Given instruction
Please copy every line of the records below word for word, leaving the pictures out of your answer.

------ Record excerpts

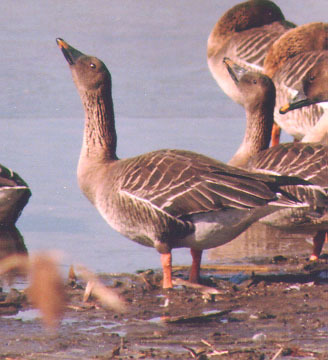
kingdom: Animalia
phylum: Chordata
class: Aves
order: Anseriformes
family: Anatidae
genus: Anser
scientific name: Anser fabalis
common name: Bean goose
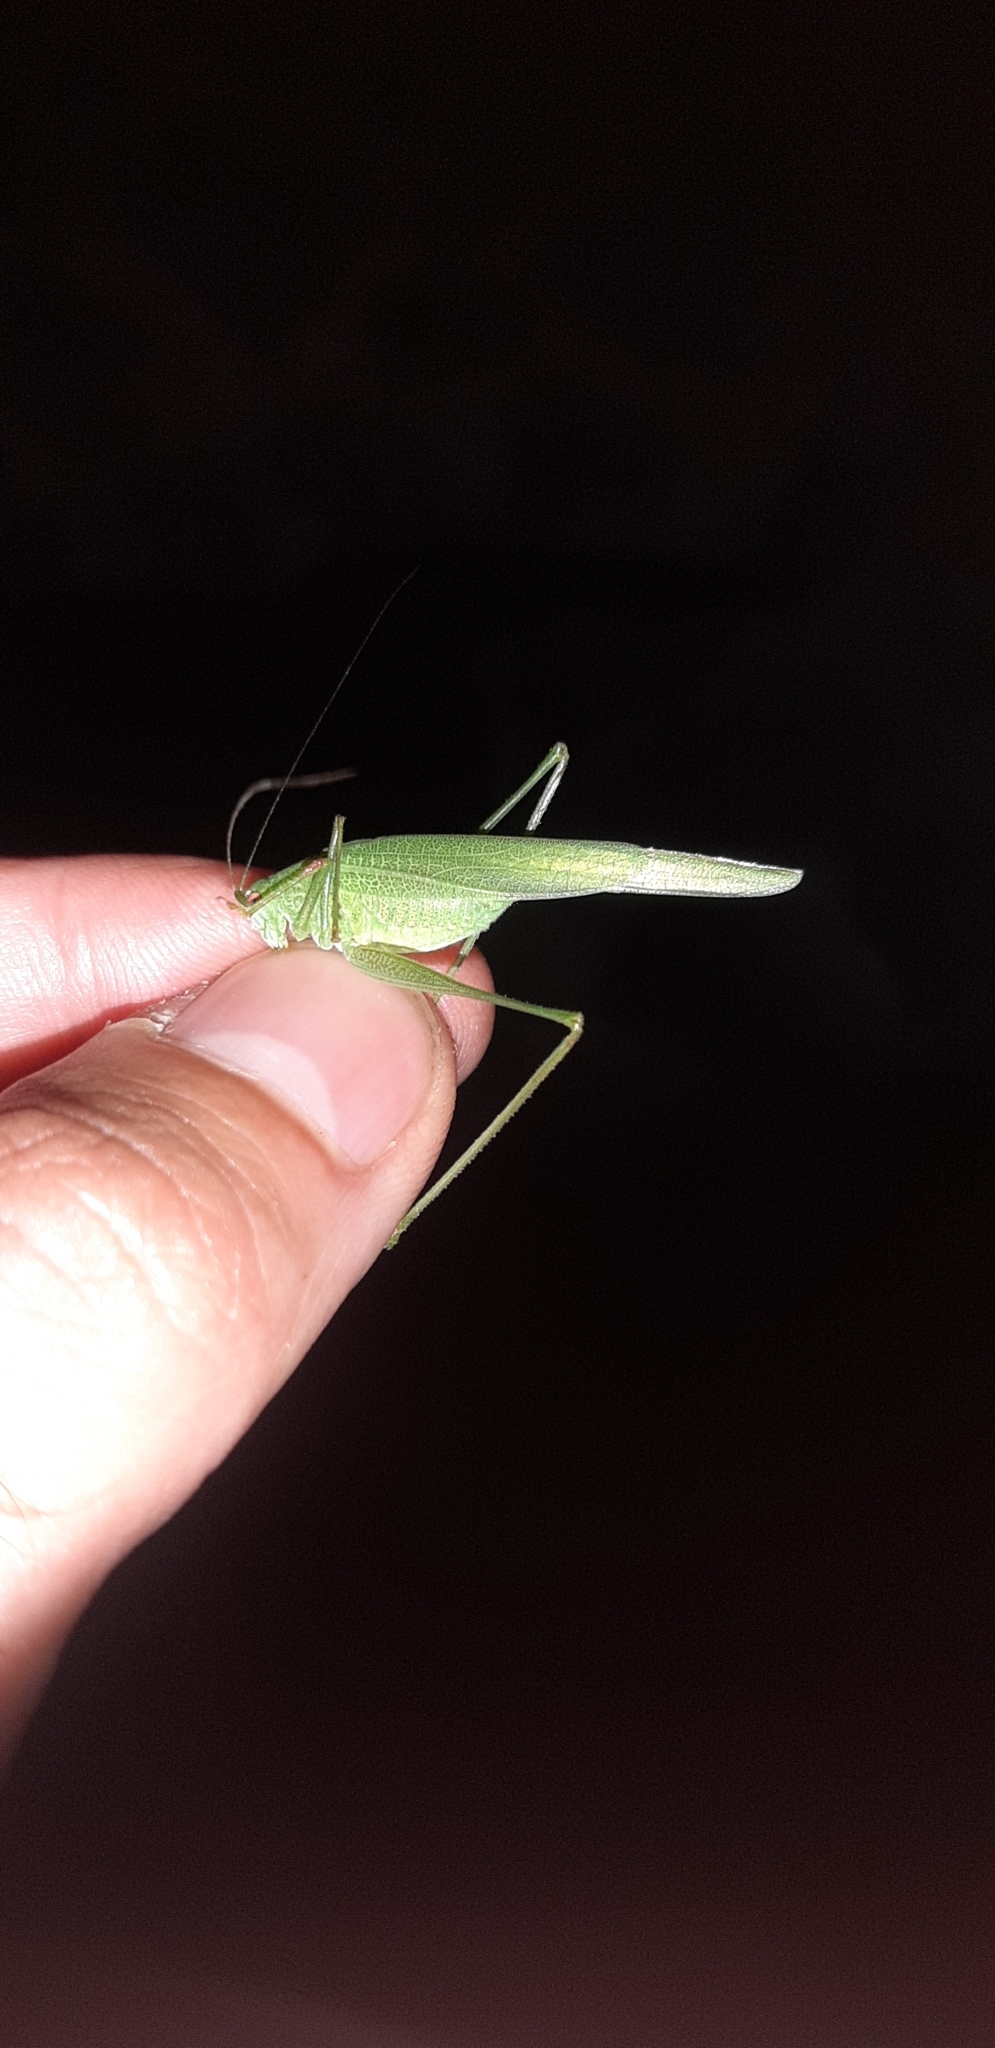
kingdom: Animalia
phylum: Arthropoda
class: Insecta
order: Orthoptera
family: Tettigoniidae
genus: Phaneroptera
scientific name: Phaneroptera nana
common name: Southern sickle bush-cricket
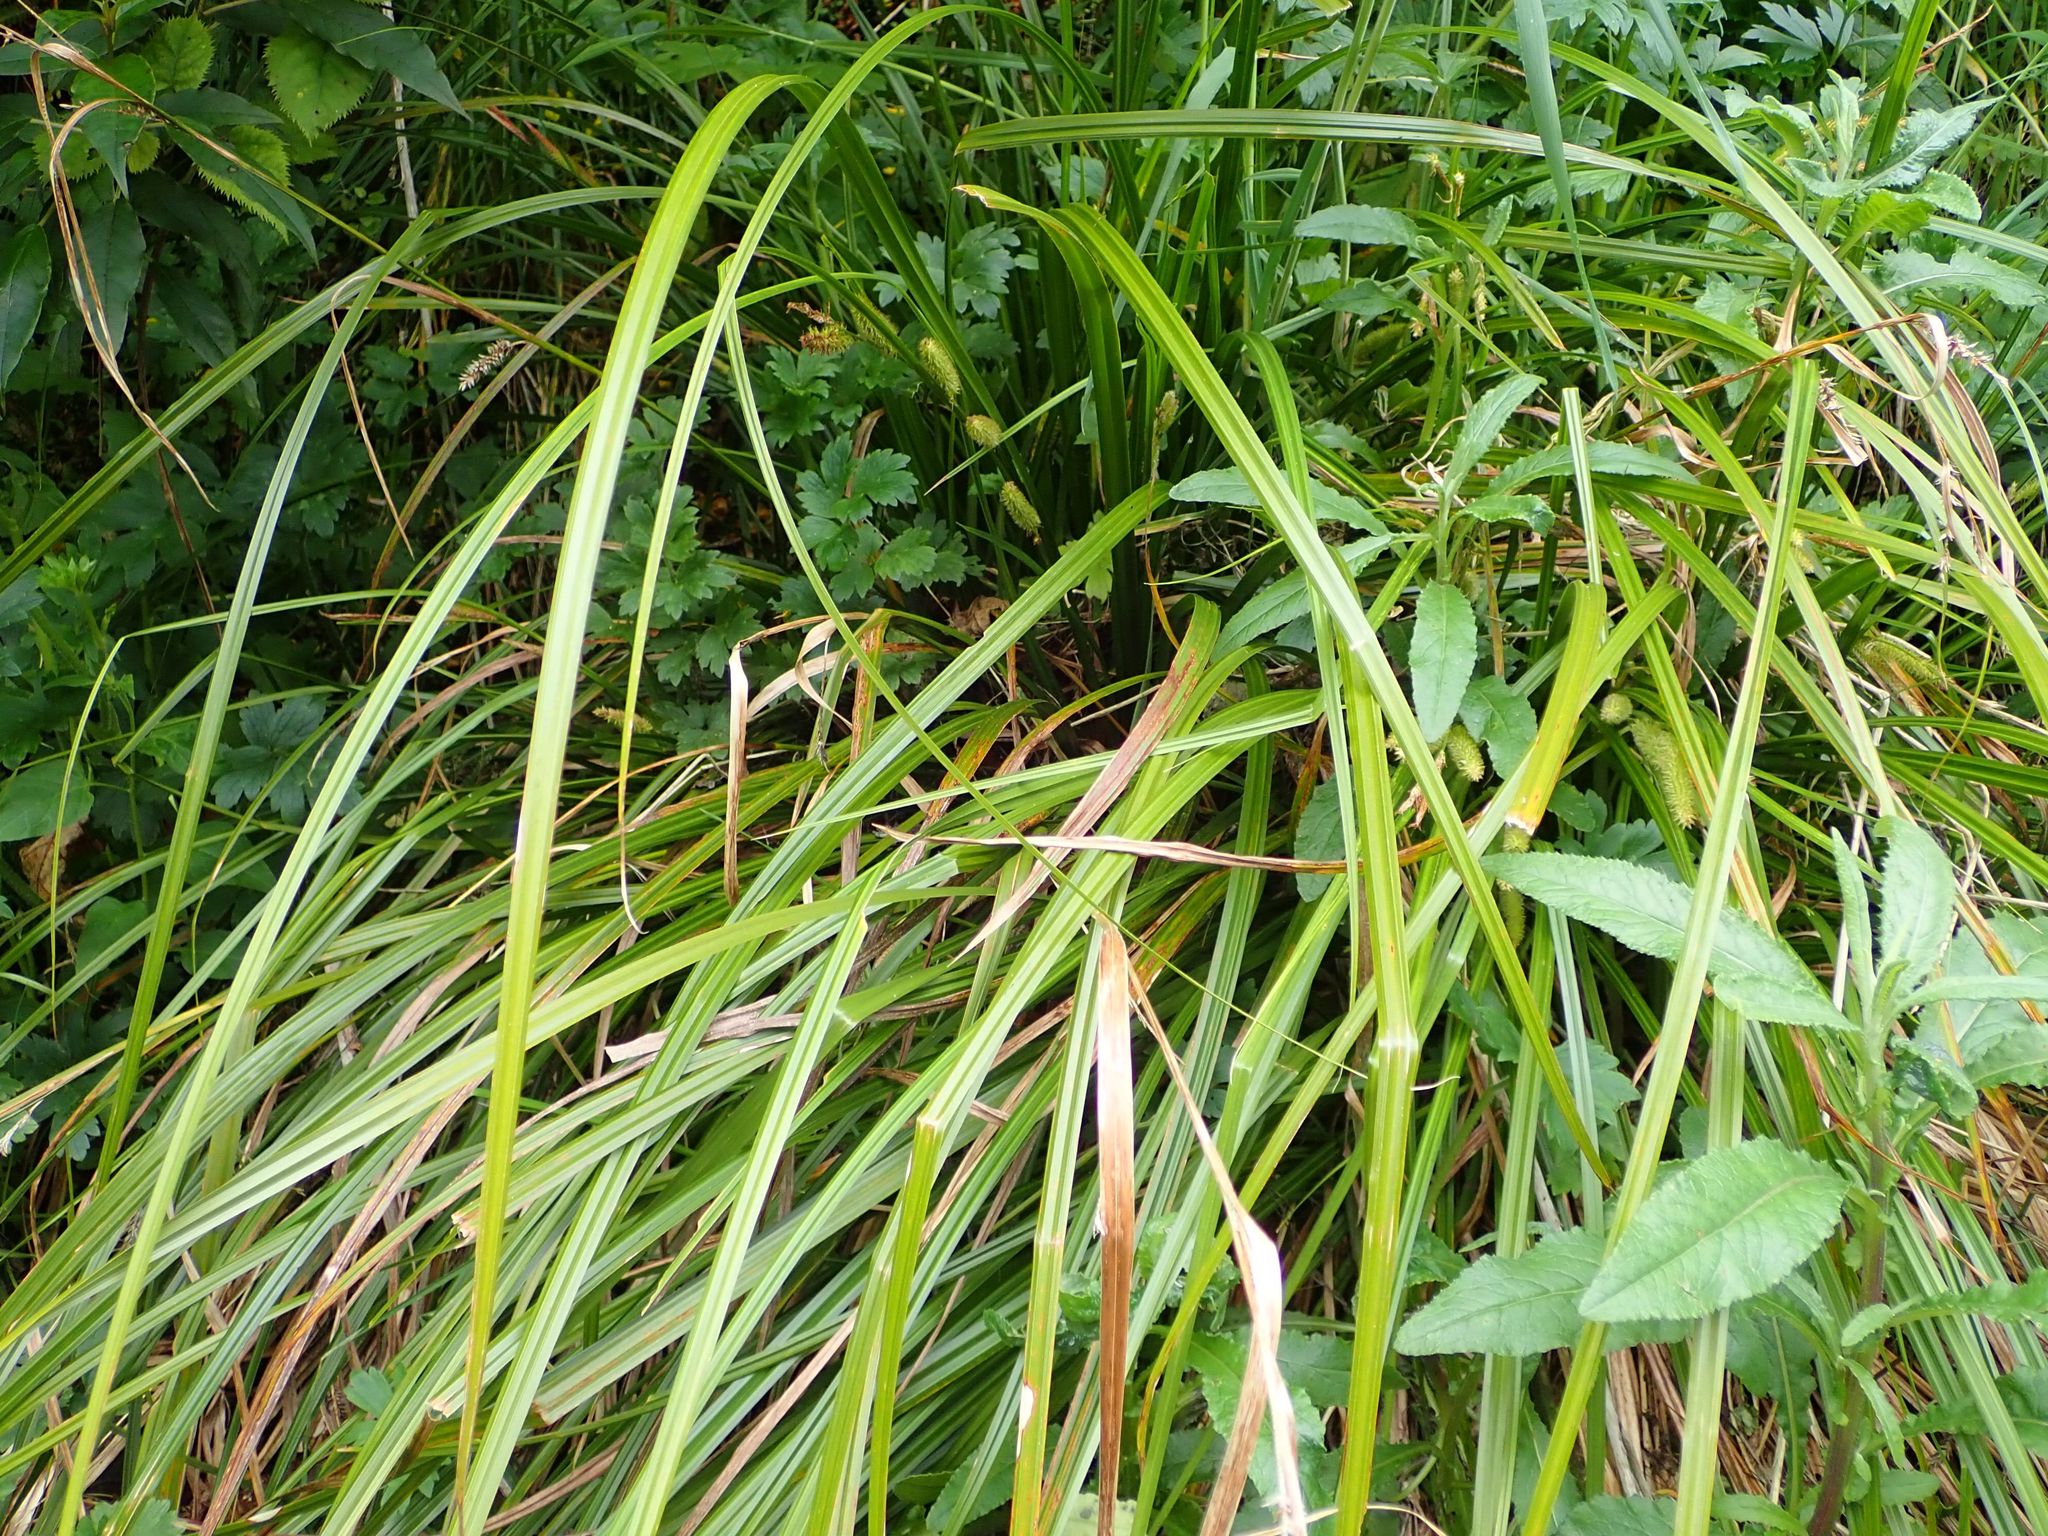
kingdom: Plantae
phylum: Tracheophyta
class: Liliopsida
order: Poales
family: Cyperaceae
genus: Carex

------------

Answer to the task
kingdom: Animalia
phylum: Chordata
class: Aves
order: Anseriformes
family: Anatidae
genus: Anser
scientific name: Anser fabalis
common name: Bean goose
kingdom: Animalia
phylum: Arthropoda
class: Insecta
order: Orthoptera
family: Tettigoniidae
genus: Phaneroptera
scientific name: Phaneroptera nana
common name: Southern sickle bush-cricket
kingdom: Plantae
phylum: Tracheophyta
class: Liliopsida
order: Poales
family: Cyperaceae
genus: Carex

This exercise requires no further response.